_Supplied material_.
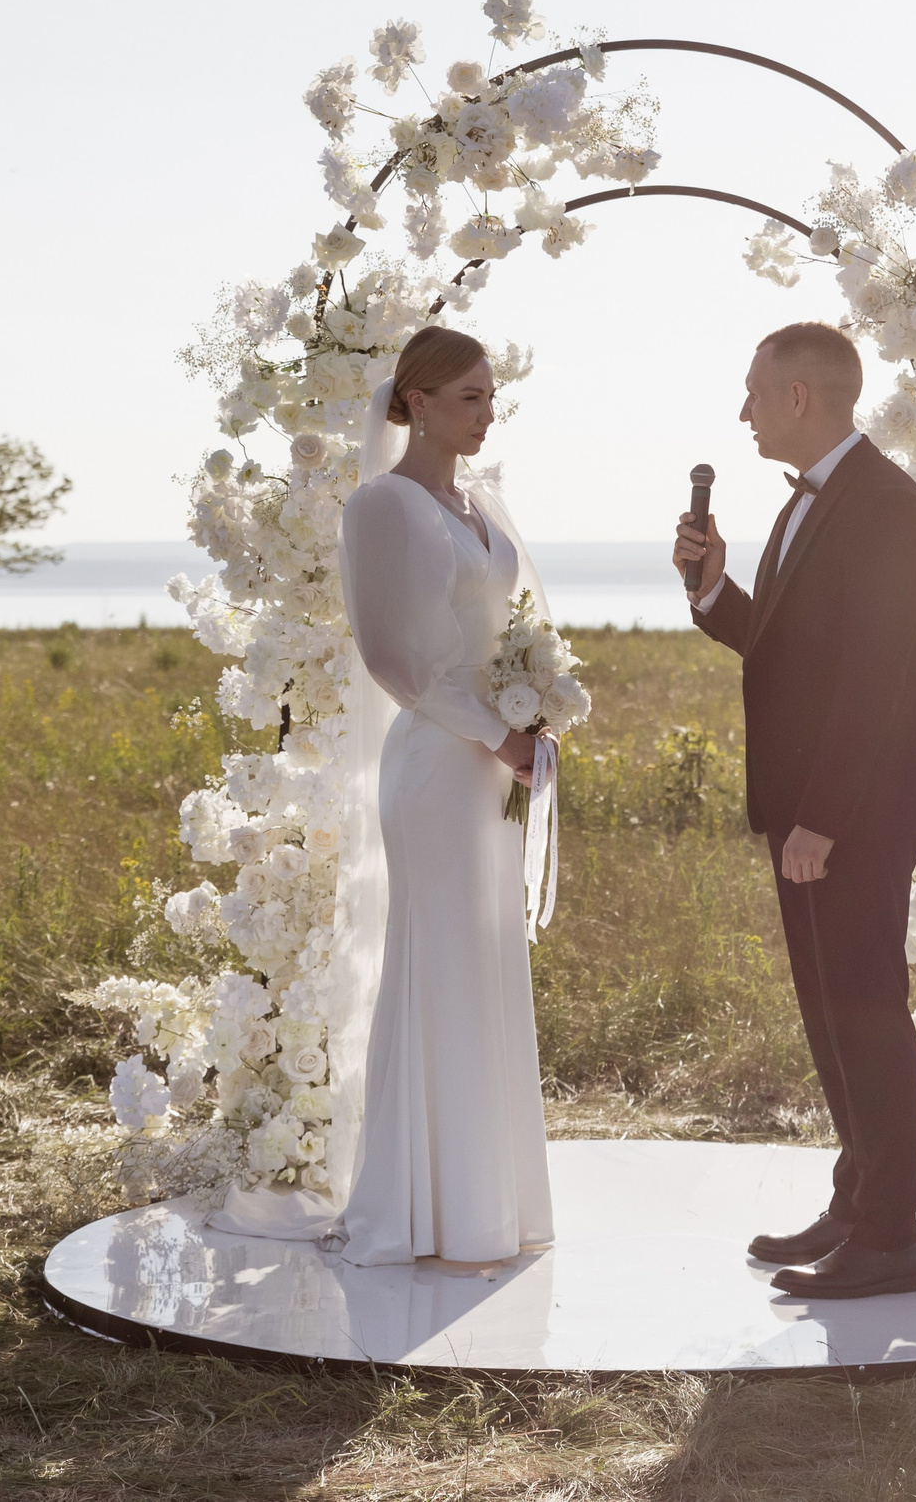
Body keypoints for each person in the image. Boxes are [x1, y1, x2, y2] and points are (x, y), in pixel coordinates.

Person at [673, 321, 916, 1299]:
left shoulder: (884, 507)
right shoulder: (811, 505)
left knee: (867, 1012)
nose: (742, 411)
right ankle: (856, 1203)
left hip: (857, 809)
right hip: (814, 805)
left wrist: (824, 817)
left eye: (753, 392)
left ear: (800, 397)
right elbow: (793, 657)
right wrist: (715, 595)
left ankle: (891, 1240)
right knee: (832, 1012)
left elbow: (875, 683)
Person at [330, 325, 553, 1268]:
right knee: (440, 963)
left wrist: (538, 708)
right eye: (468, 396)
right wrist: (498, 730)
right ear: (416, 402)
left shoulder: (483, 500)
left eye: (490, 394)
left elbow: (514, 623)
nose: (486, 410)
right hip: (438, 762)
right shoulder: (382, 504)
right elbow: (392, 658)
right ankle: (425, 1208)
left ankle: (489, 1206)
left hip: (494, 764)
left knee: (491, 958)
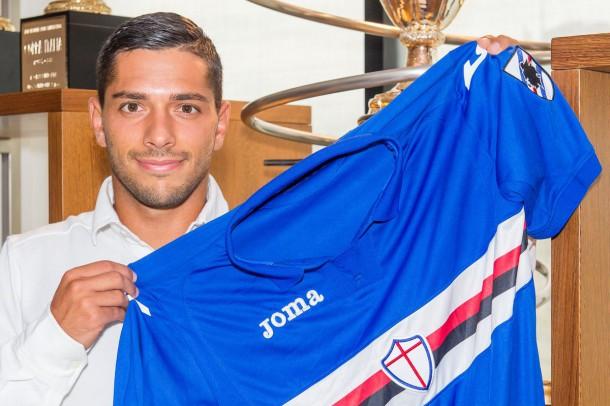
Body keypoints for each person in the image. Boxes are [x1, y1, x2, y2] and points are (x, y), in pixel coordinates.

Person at [0, 11, 515, 406]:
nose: (159, 135)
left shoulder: (297, 259)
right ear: (98, 120)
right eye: (133, 106)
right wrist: (55, 342)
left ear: (220, 123)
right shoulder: (23, 266)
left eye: (186, 107)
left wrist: (494, 101)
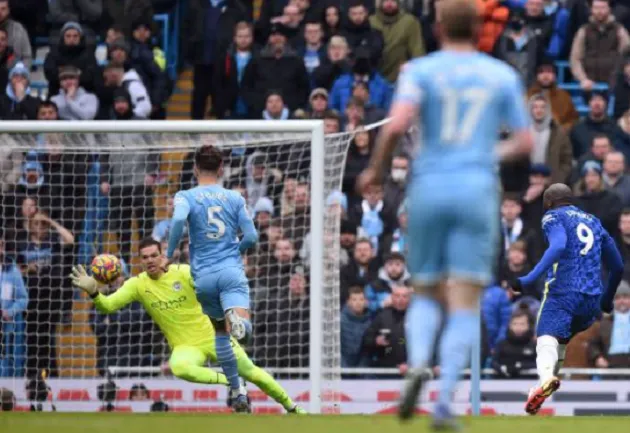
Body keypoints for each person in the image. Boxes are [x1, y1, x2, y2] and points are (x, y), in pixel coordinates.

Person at [357, 0, 533, 427]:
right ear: (479, 28)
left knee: (426, 289)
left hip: (430, 186)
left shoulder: (420, 71)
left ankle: (417, 363)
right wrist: (489, 151)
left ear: (436, 27)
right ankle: (444, 400)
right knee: (465, 298)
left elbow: (396, 124)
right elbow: (526, 141)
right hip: (475, 188)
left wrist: (375, 171)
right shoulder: (500, 74)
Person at [70, 237, 305, 414]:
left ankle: (293, 408)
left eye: (154, 255)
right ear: (140, 260)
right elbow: (107, 307)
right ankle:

_Work item_. Only the lines from the one containing "right hip: (475, 188)" to the end of the records should be repeated, exactly as they appear.

_Solution to this problem_.
right hip: (475, 188)
left wrist: (375, 171)
right shoulder: (500, 74)
Person at [70, 237, 305, 414]:
left ankle: (293, 408)
left eye: (154, 255)
right ear: (140, 260)
right elbow: (107, 307)
right ankle:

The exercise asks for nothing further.